In Svizzera, il trasporto ferroviario di merci è sotto una grande pressione. GerhardTauchner, qual è la situazione nelle altre nazioni europee?

È purtroppo simile. La tendenza è la stessa in tutta Europa ed è dettata da motivi strutturali: il trasporto merci su strada beneficia di sovvenzioni occulte, come tasse stradali troppo basse, oppure applicate in modo limitato, o privilegi fiscali per l’uso di energie fossili. Oltre a ciò, l’impennata dei prezzi dell’energia ha massicciamente rincarato anche l’elettricità ferroviaria, con pesanti ripercussioni per tutte le aziende del trasporto merci. La conseguenza è stata un abbandono su vasta scala del costoso trasporto a carri singoli, che ha a sua volta accelerato il trasferimento su strada.

Vi sono nazioni in cui questa pressione è meno assillante e la quota di trasporto merci è in ascesa?

Un esempio è la Cina, dove il trasporto merci su ferrovia continua a crescere, grazie anche al perdurare di una marcata crescita economica, ma soprattutto a seguito di una politica industriale e dei trasporti molto coerente. In Cina, il trasporto ferroviario è incluso negli obiettivi strategici e di politica climatica. È il contrario di quanto avviene in Europa, dove ideologia di mercato e logica del profitto vengono anteposte al benessere comune.

Il SEV chiede che il trasporto merci venga considerato parte dell’approvvigionamento di base e quindi del servizio pubblico, anziché essere esposto alle pressioni del mercato e della concorrenza. Questo approccio potrebbe essere applicato in altre nazioni europee?

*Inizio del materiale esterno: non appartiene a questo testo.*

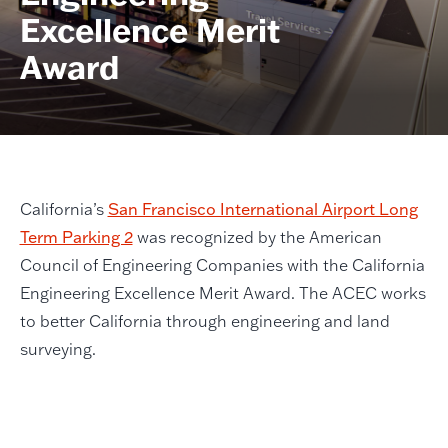
Excellence Merit
Award
California’s
San Francisco International Airport Long
Term Parking 2
was recognized by the American
Council of Engineering Companies with the California
Engineering Excellence Merit Award. The ACEC works
to better California through engineering and land
surveying.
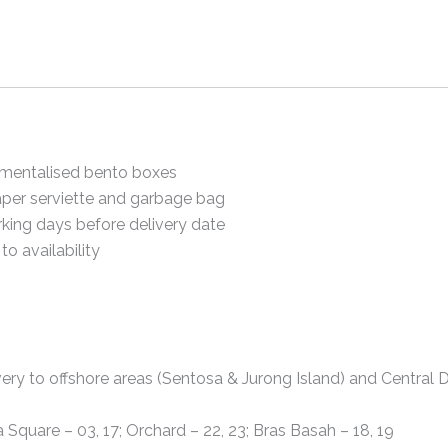
mentalised bento boxes
per serviette and garbage bag
king days before delivery date
to availability
ery to offshore areas (Sentosa & Jurong Island) and Central Di
a Square – 03, 17; Orchard – 22, 23; Bras Basah – 18, 19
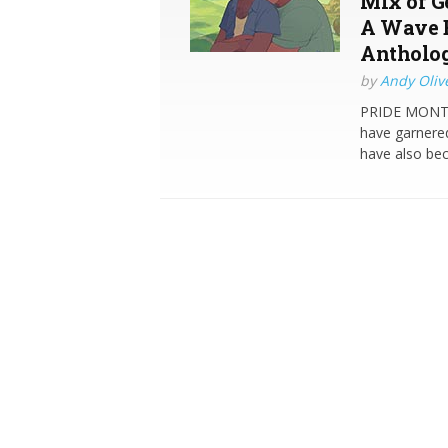
Mix of G
A Wave B
Antholo
by
Andy Oliv
PRIDE MONTH 
have garnered
have also be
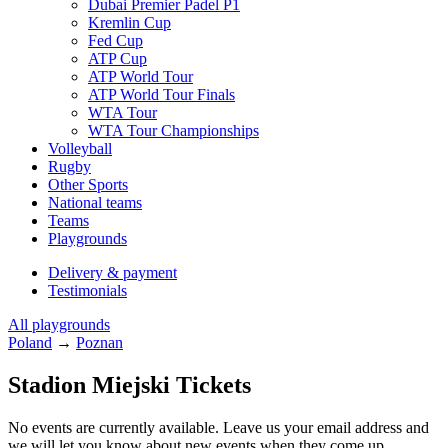
Dubai Premier Padel P1
Kremlin Cup
Fed Cup
ATP Cup
ATP World Tour
ATP World Tour Finals
WTA Tour
WTA Tour Championships
Volleyball
Rugby
Other Sports
National teams
Teams
Playgrounds
Delivery & payment
Testimonials
All playgrounds
Poland
→
Poznan
Stadion Miejski Tickets
No events are currently available. Leave us your email address and
we will let you know about new events when they come up.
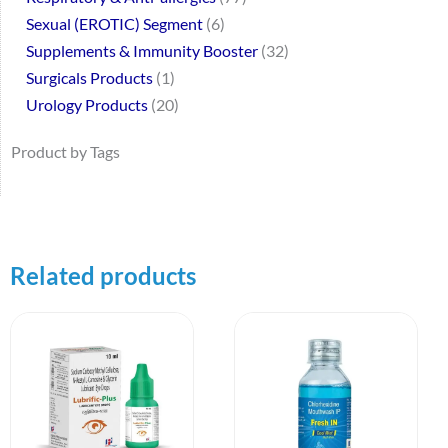
Sexual (EROTIC) Segment
6
Supplements & Immunity Booster
32
Surgicals Products
1
Urology Products
20
Product by Tags
Related products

In linea di massima, si. Noi vogliamo un trasporto merci che giova a tutta la popolazione e non solo a pochi attori. Il trasporto su ferrovia ha il potenziale per soddisfare queste esigenze: è ecologico, efficiente e socialmente sopportabile. Su strada, invece, il dumping salariale e sociale è una pratica diffusa, con conseguenze ecologiche pesantissime. Nel traffico interno europeo, la logica del profitto è una sorta di sacro Graal e il dogma della massimizzazione dei profitti continua a prevalere sul concetto di approvvigionamento. Sintanto che questa logica non subirà modifiche, dovremo accontentarci di correggere almeno le distorsioni principali, per esempio eliminando le sovvenzioni occulte alla strada. Il traffico merci su ferrovia potrà resistere in un ambito di concorrenza solo quando vi saranno condizioni quadro eque.

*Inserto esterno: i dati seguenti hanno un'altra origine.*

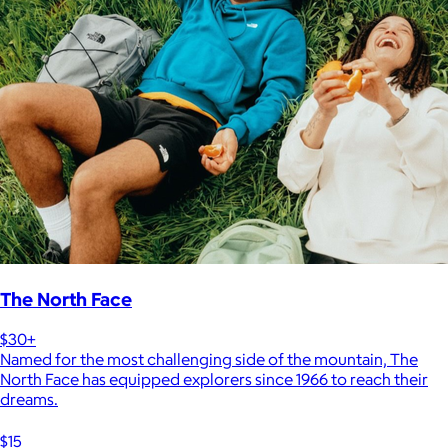
The North Face
$30+
Named for the most challenging side of the mountain, The
North Face has equipped explorers since 1966 to reach their
dreams.
$15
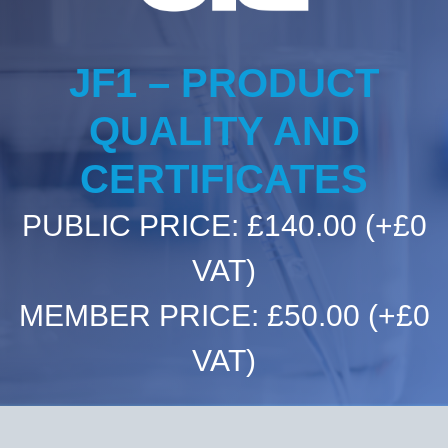
Committees & Working Groups
Airport Safety Video – 2025
TARBOX
Contact Us
HSSE Category Definitions –
JF1 – PRODUCT
Dashboard
Member Directory
QUALITY AND
News Room
CERTIFICATES
Gallery
PUBLIC PRICE: £140.00
(+£0
VAT)
MEMBER PRICE: £50.00
(+£0
VAT)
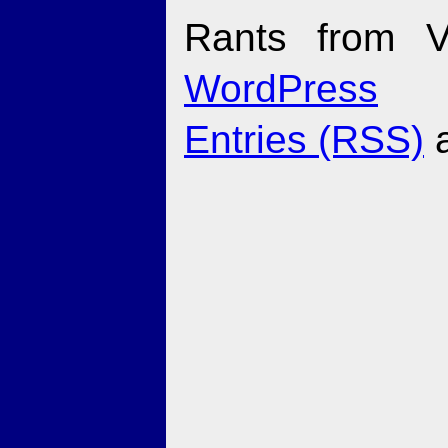
Rants from V
WordPress
Entries (RSS)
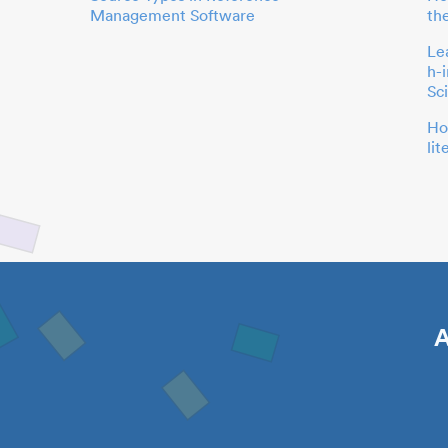
Management Software
th
Le
h-
Sc
Ho
li
A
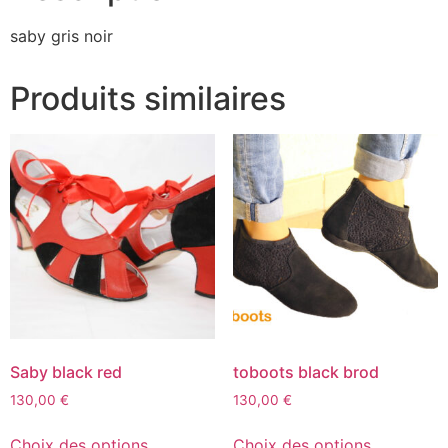
saby gris noir
Produits similaires
Saby black red
toboots black brod
130,00
€
130,00
€
Choix des options
Choix des options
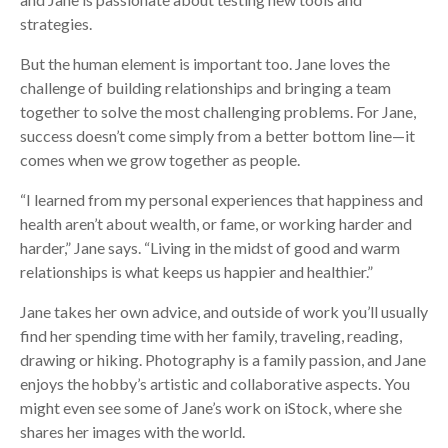
strategies.
But the human element is important too. Jane loves the
challenge of building relationships and bringing a team
together to solve the most challenging problems. For Jane,
success doesn’t come simply from a better bottom line—it
comes when we grow together as people.
“I learned from my personal experiences that happiness and
health aren’t about wealth, or fame, or working harder and
harder,” Jane says. “Living in the midst of good and warm
relationships is what keeps us happier and healthier.”
Jane takes her own advice, and outside of work you’ll usually
find her spending time with her family, traveling, reading,
drawing or hiking. Photography is a family passion, and Jane
enjoys the hobby’s artistic and collaborative aspects. You
might even see some of Jane’s work on iStock, where she
shares her images with the world.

Ma nell’UE, o per lo meno in seno alla commissione, non vi sono segnali che il dogma della concorrenza inizia a vacillare?

Attualmente, la commissione difende gli interessi della grande industria. Questa non è però una legge della natura. L’orientamento politico dell’UE dipende da quello degli stati membri e dai rispettivi risultati elettorali e vediamo che l’attuale inasprimento della situazione economica globale sta mettendo in discussione vecchi dogmi neoliberali. Sempre più persone oggi cercano risposte reali alla crisi climatica, all’esplosione dei costi e all’insicurezza sociale. Questo apre una finestra di opportunità per una politica europea che sia nell’interesse delle persone e non delle grandi imprese. La speranza è l’ultima a morire.

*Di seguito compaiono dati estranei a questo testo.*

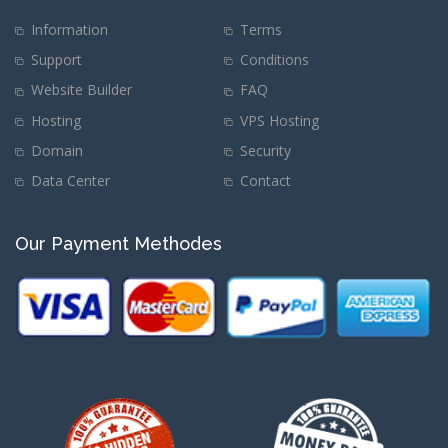
Information
Terms
Support
Conditions
Website Builder
FAQ
Hosting
VPS Hosting
Domain
Security
Data Center
Contact
Our Payment Methodes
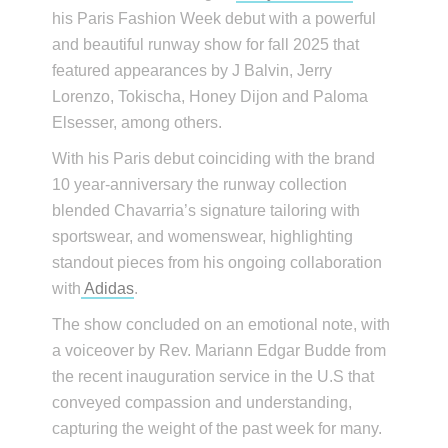
his Paris Fashion Week debut with a powerful
and beautiful runway show for fall 2025 that
featured appearances by J Balvin, Jerry
Lorenzo, Tokischa, Honey Dijon and Paloma
Elsesser, among others.
With his Paris debut coinciding with the brand
10 year-anniversary the runway collection
blended Chavarria’s signature tailoring with
sportswear, and womenswear, highlighting
standout pieces from his ongoing collaboration
with
Adidas
.
The show concluded on an emotional note, with
a voiceover by Rev. Mariann Edgar Budde from
the recent inauguration service in the U.S that
conveyed compassion and understanding,
capturing the weight of the past week for many.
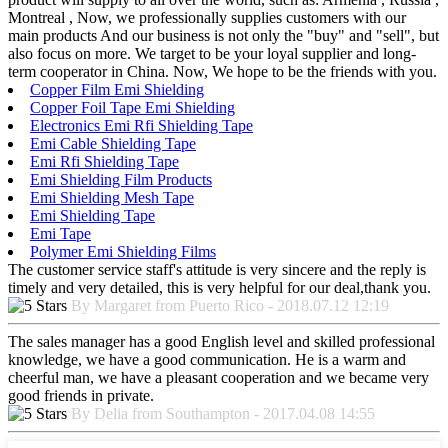
Montreal , Now, we professionally supplies customers with our
main products And our business is not only the "buy" and "sell", but
also focus on more. We target to be your loyal supplier and long-
term cooperator in China. Now, We hope to be the friends with you.
Copper Film Emi Shielding
Copper Foil Tape Emi Shielding
Electronics Emi Rfi Shielding Tape
Emi Cable Shielding Tape
Emi Rfi Shielding Tape
Emi Shielding Film Products
Emi Shielding Mesh Tape
Emi Shielding Tape
Emi Tape
Polymer Emi Shielding Films
The customer service staff's attitude is very sincere and the reply is
timely and very detailed, this is very helpful for our deal,thank you.
By Margaret from Puerto Rico - 2018.07.12 12:19
The sales manager has a good English level and skilled professional
knowledge, we have a good communication. He is a warm and
cheerful man, we have a pleasant cooperation and we became very
good friends in private.
By Delia from Southampton - 2017.04.08 14:55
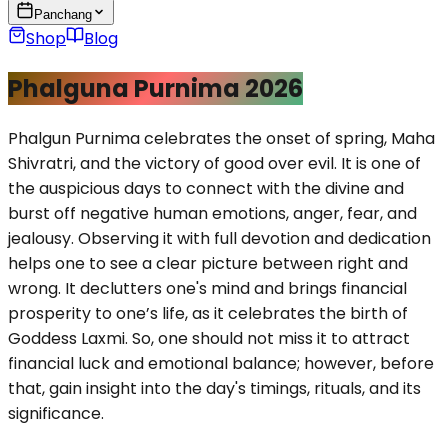
Panchang
Shop
Blog
Phalguna Purnima 2026
Phalgun Purnima celebrates the onset of spring, Maha
Shivratri, and the victory of good over evil. It is one of
the auspicious days to connect with the divine and
burst off negative human emotions, anger, fear, and
jealousy. Observing it with full devotion and dedication
helps one to see a clear picture between right and
wrong. It declutters one's mind and brings financial
prosperity to one’s life, as it celebrates the birth of
Goddess Laxmi. So, one should not miss it to attract
financial luck and emotional balance; however, before
that, gain insight into the day's timings, rituals, and its
significance.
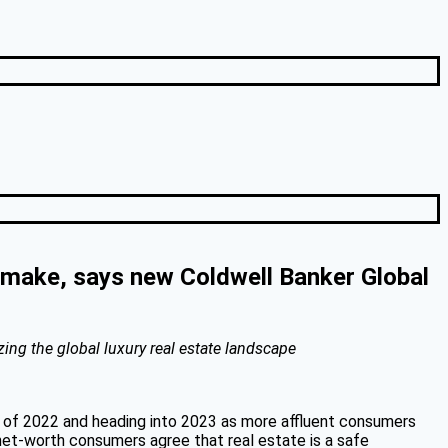
n make, says new Coldwell Banker Global
zing the global luxury real estate landscape
er of 2022 and heading into 2023 as more affluent consumers
h-net-worth consumers agree that real estate is a safe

Oltre all’approccio del «servizio pubblico», quali altre richieste formula l’ETF?

Nel breve termine, chiediamo che i governi nazionali compensino le perdite delle imprese ferroviarie merci e che l’Unione europea consenta tali aiuti di Stato. Nel lungo termine, bisogna porre fine alle sovvenzioni indirette al trasporto stradale, mantenere con coerenza gli obiettivi climatici e adottare misure decise contro il dumping salariale e sociale.

La concorrenza genera un’enorme pressione sui costi, che ricade direttamente sul personale. Sentiamo parlare di turni di guida fino a 14 ore, spesso difficili da dimostrare perché i sistemi attuali possono essere manipolati. Per questo chiediamo una registrazione digitale sicura e non falsificabile di tutti i tempi di lavoro, di guida e di riposo. Per far rispettare le regole, occorrono controlli effettivi, che si estendano anche a livello transfrontaliero.Inoltre sono necessari formazione di alta qualità e buone condizioni di lavoro. Solo così possiamo garantire il futuro del settore e allo stesso tempo aumentare la sicurezza.